Bütün bunların yanısıra şu da herkes tarafından kolaylıkla sorulabilecek bir soru: Filistinli mülteciler atalarının topraklarına dönme hakkına sahip olsalar dahi bunu gerçekten hepsi isteyecek mi? Buna verilebilecek en doğru cevap, ellerinden alınan topraklarına geri dönme hakkı, herkes tarafından İstenilen ve kutsal kabul edilen bir olay haline geldi. Bilinen bu gerçeğe rağmen, Filistinli aydınlar ve eylem adamları Filistin halkının bu haklarını geri alabilmeleri için çeşitli faydacı formüller üretmekteler. Bu formüller sadece Filistin halkına yönelik değil, aynı zamanda bütün Arap Emirlikleri ve İsrail'de, kısacası bütün Orta Doğu'da huzurun sağlanmasına yönelik tekliflerdir. Fakat, tekrar tekrar belirtildiği üzere, İsrail, oluşturduğu mülteci sorununun sonuçlarını ve bunca yıldır çektirilen acıların sorumluluğunu açık ve net bir şekilde beyan etmediği müddetçe, bu tekliflerin değerlendirilmesi bile söz konusu değildir. İsrail, evlerine, eşyalarına kısacası bütün özel mülkiyetlerine el koyarak ve ülkelerinden çıkartarak bir çok haktan mahrum bıraktığı halkı tanımayı reddettiği müddetçe, pek tabiidir ki, Filistinliler de İsrail'i kabul etmeyi reddedecektir.

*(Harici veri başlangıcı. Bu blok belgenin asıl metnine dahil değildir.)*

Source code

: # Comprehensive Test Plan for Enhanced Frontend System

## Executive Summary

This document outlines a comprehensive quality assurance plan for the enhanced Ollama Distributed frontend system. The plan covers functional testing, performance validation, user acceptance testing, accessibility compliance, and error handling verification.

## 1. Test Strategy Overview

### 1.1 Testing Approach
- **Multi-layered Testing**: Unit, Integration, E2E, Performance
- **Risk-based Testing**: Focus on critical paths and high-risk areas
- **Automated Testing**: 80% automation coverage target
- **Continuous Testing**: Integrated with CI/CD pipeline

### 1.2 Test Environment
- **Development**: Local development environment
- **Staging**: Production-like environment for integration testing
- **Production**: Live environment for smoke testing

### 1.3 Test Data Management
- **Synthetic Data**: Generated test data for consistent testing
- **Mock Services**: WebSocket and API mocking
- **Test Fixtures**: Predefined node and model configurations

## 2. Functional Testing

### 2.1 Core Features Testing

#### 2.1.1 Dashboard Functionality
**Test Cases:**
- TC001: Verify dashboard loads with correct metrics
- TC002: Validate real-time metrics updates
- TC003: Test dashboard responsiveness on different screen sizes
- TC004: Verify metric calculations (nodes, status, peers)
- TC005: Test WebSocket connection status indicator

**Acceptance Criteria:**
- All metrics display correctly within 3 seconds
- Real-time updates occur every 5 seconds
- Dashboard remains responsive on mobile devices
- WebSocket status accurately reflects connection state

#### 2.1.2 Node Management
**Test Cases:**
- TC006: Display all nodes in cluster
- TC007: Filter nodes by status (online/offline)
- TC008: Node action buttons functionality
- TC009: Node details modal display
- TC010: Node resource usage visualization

Oluşturulan "mülteci" sorunu, İsrail-Filistin anlaşmazlığının can damarı ve alınacak kararların merkezi haline gelmeye başlamıştır. Uzlaşmanın kolaylaşmasını sağlamak amacıyla Edward Said, Güney Afrika'da uygulanan ve "gerçek komisyon" adı verilen yöntemi önermektedir. Bu öneri, İntifada'nın başladığı tarihlerde Filistinliler ve Uluslararası Araştırma Komisyonu tarafından da önerilmişti. Ancak bu önerilen yapılar genellikle ya bir şeyin gizlenilmesi ya da saklanılması ya da her ikisinin de gerçekleşmesi adına reddedilmişlerdir.

Sonuç olarak, Filistinli mülteci problemi, birkaç açıdan bakıldığında benzerlerinden farklı bir yapıya sahiptir. Bunlardan birincisi, mültecilerin elde etmeye çalıştıkları haklarını ve ortaya attıkları iddialarını yaklaşık olarak yarım yüzyıldır -özellikle son yıllarda- insanlara ve devlete karşı inatla bildirmeleridir. Ülkelerine geri dönmeye yönelik çabaları, bu durumu özel bir bilim haline getirmiştir. Bu bağlamda İsrail, sahip olduğu standart yahudi kurallarındaki inadını sürdürdüğü müddetçe, karşısında aynı şekilde inatla haklarını talep eden bir topluluk bulacaktır. İsrail'in bu gerçekleri açık bir şekilde kabul etmesi, sürekli yerleşim ve adaletin gerçekleşmesine yönelik anlamlı bir görüşmenin olabilmesine temel teşkil edecektir.

Middle East International, 26 Ocak 2001 Çeviren: Sibel Kodakoğlu

* Apartheid, Güney Afrika'da uygulanan ve halkı hukuki olarak ırklarına göre sınıflara ayırma temeline dayanan bir sistemdir.